Mujahid juga berkata, “Seorang pemalu atau sombong tidaklah dapat menuntut ilmu. Yang satu terhalangi dari menuntut ilmu oleh rasa malunya. Sementara yang satu lagi terhalangi oleh kesombongannya.” (Al-Bukhari menyebutkannya secar mu’allaq dalam Shahih-nya 1: 229)
Mari bersama-sama kita membangkitkan semangat menuntut ilmu syar’i agar dengannya kita mendapatkan pelita nan bercahaya, menerangi setiap amalan hidup kita, membimbing setiap pola pikir dan langkah kita, memperbaiki setiap niat hati kita, membuat kita senantiasa takut karena merasa diawasi oleh Allah.
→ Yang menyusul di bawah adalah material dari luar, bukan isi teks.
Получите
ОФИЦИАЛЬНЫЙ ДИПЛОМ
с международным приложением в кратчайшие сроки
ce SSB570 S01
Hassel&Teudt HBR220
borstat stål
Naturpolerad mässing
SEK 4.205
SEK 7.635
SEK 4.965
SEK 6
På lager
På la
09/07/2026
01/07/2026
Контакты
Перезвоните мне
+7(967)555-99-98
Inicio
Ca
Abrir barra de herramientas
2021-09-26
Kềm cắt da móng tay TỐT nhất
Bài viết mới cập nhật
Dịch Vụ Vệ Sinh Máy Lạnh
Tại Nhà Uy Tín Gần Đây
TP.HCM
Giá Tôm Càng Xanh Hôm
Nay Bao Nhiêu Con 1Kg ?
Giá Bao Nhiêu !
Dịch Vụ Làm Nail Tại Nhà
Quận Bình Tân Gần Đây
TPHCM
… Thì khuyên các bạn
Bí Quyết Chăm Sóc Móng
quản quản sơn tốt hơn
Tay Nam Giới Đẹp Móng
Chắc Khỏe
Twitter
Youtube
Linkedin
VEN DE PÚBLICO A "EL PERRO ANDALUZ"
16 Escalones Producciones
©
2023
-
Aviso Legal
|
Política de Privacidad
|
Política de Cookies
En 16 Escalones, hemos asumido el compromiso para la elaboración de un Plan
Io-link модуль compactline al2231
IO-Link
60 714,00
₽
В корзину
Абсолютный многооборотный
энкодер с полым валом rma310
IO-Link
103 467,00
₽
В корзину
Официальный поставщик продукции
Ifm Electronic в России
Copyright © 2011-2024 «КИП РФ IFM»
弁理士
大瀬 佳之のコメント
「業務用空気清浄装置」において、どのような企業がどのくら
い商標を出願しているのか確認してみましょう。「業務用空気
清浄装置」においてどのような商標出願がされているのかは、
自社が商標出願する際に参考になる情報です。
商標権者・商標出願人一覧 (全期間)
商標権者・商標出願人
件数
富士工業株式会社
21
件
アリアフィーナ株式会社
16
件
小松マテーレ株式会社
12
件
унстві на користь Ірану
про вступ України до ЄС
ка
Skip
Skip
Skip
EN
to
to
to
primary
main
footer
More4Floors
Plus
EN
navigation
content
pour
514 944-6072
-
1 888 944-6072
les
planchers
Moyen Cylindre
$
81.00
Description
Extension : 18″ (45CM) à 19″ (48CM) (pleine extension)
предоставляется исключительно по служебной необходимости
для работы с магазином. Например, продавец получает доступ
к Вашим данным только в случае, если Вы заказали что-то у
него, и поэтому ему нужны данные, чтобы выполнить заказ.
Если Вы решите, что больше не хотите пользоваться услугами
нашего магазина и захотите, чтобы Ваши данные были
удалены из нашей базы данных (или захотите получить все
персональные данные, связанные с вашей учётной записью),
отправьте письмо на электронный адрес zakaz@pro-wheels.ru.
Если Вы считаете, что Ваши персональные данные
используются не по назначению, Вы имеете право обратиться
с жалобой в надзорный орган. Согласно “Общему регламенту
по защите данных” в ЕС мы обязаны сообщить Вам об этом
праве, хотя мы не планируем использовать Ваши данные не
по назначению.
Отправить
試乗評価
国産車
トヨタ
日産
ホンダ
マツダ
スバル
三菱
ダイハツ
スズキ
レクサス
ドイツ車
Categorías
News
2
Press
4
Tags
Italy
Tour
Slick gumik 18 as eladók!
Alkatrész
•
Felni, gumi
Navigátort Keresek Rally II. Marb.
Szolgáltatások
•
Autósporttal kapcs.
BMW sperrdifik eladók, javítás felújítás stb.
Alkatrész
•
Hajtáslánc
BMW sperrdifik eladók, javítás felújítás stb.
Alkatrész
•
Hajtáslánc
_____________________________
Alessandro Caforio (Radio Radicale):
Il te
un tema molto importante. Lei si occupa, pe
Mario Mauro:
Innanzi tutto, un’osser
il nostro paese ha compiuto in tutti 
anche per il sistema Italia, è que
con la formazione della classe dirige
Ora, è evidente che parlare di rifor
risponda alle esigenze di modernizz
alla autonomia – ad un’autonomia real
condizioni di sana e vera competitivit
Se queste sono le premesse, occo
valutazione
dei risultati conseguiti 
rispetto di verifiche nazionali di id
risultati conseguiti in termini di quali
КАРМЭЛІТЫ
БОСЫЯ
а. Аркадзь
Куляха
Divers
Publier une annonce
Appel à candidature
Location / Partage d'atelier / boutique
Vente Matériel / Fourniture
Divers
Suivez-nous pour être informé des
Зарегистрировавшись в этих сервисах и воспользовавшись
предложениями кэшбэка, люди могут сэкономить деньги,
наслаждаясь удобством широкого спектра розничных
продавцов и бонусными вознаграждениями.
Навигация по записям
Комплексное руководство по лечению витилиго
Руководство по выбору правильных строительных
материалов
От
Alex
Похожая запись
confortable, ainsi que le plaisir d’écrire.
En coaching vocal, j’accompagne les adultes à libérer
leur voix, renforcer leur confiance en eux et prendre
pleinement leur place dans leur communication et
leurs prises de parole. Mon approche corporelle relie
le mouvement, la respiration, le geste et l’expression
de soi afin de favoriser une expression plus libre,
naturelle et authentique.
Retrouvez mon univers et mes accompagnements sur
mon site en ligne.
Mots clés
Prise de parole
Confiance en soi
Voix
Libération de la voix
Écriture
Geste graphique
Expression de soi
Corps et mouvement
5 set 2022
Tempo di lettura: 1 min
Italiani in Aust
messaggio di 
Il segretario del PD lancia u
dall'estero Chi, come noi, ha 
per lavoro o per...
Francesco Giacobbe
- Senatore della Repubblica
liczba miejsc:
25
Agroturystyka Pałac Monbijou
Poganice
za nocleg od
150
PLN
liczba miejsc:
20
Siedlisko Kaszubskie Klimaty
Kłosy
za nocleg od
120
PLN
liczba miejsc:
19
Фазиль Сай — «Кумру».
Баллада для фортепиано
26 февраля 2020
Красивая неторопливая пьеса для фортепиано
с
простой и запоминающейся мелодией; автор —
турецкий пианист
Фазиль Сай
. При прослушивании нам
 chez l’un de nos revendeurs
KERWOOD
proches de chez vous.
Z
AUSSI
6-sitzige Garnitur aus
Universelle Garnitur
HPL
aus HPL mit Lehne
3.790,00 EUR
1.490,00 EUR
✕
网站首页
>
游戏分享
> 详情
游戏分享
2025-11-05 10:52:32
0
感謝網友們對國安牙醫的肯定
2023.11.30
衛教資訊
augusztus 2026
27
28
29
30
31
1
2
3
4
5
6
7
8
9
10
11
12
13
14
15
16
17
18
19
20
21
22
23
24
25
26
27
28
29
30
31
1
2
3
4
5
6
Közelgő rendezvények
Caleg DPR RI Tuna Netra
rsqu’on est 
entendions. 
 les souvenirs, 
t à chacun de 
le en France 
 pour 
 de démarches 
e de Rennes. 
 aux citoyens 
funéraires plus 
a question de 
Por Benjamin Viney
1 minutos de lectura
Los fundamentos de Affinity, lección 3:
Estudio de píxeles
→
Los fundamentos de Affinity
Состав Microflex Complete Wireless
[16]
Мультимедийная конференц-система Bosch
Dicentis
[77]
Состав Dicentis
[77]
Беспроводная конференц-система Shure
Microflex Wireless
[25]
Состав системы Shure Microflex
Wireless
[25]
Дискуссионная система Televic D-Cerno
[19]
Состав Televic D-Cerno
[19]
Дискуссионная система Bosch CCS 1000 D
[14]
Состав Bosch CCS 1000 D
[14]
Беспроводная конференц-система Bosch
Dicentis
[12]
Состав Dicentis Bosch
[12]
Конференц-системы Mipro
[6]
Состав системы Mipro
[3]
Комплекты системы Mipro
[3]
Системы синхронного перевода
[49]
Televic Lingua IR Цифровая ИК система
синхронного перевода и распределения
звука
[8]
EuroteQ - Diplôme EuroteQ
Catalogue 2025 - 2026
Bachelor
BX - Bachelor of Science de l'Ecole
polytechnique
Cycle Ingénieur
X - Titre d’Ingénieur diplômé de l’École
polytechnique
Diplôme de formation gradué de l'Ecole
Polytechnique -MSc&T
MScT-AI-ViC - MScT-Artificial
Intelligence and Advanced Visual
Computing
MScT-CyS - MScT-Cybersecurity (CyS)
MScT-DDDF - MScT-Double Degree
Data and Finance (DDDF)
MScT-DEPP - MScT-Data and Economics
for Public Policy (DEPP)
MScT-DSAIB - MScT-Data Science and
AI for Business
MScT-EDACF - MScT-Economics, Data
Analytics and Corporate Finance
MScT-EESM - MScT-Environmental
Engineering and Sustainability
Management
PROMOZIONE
Jika ilmu itu telah sampai maka jangan kita melupakannya dan mari kita berlomba untuk mengamalkannya.
Ali bin Abi Thalib berkata, “Ilmu membisikkan pemiliknya untuk diamalkan. Jika ia menjawab panggilan bisikan itu, maka ilmu akan tetap ada. Namun jika ia tidak menjawab panggilan itu, maka ilmu akan pergi.” (Iqtidhaul ‘Ilmil amal karya Al-Khathib: hal 41)
Semoga Allah melimpahkan taufiqNya kepada kita untuk ikhlas dalam menuntut ilmu, beramal dan berdakwah di jalan-Nya. Ya Allah, jadikanlah kami hamba-hambaMu yang mendapatkan keselamatan dan kebahagiaan di dunia serta akherat dengan ilmu, amin…
***
Penulis: Ustadz Rizal Yuliar Putrananda, Lc.